The OURC rules do not regulate what drills a coach can or cannot do with his crews, so long as proper traffic patterns are being observed, but the new safety plans being implemented would appear to come close.  The plan suggests implementing everything up to and including a special certification for coaches who want to use the rowing tank.  We’re not even talking a proper rowing tank here, as Oxford only has one and it is atrocious.  It is also a still-water tank.  There really is nothing dangerous about it unless a coach thinks he can have his crew row at race rates in there (still-water tank plus lousy design means rates should not really exceed 20 spm at the risk of destroying backs).  But to suggest that coaches (who the plan would have get stacks of other certifications) need an extra certification to coach in the tank makes absolutely no sense.  And that is just one of the many certifications the OURCs would require for coaches to do their jobs (not to mention certifications or training courses for all sorts of other people even vaguely associated with the clubs).

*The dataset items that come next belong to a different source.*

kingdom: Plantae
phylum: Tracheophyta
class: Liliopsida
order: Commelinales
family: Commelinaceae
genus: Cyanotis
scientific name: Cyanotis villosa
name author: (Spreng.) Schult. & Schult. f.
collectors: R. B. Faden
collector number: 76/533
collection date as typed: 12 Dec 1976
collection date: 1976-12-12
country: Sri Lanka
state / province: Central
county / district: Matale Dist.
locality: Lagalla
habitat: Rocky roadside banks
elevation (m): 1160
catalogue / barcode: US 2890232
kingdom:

At a certain point, all of this bureaucracy ceases to be fun.  Once an activity ceases to be fun, people will quit in droves.  If the OURCs’ objective is to make rowing in Oxford more manageable by driving all but a handful of people away from the sport, then this is a brilliant plan.  If their objective is, as they claim, to keep thousands of people involved in a sport which is both fun and safe, then this plan is a disaster.

One question needs to be asked.  If I were to return to Oxford for some reason (and, before people worry, I have no plans of doing so), would I coach there?  I already hate the Isis, bumps racing, and the OURCs, but somehow I managed to coach out my time there despite several threats to quit.  But if I were now to have to jump through these bureaucratic hoops to be allowed to coach, then I would rather not.  And if I chose to ignore the OURCs, as I was often wont to do before (they did put one rule on the books when I was there which was directed specifically at me, but they never did fine me in four years coaching on the Isis), the new regulations would actually ban me as unqualified to coach.

I think that just about sums it up right there: yes, under the new rules I am unqualified.  So would be almost every good coach in the world that I know.  Some coaches may be willing to jump through the OURCs hoops, but most will not have the patience or the time.  And with fewer good coaches, the whole operation will become less safe.  But the bureaucrats will be happy.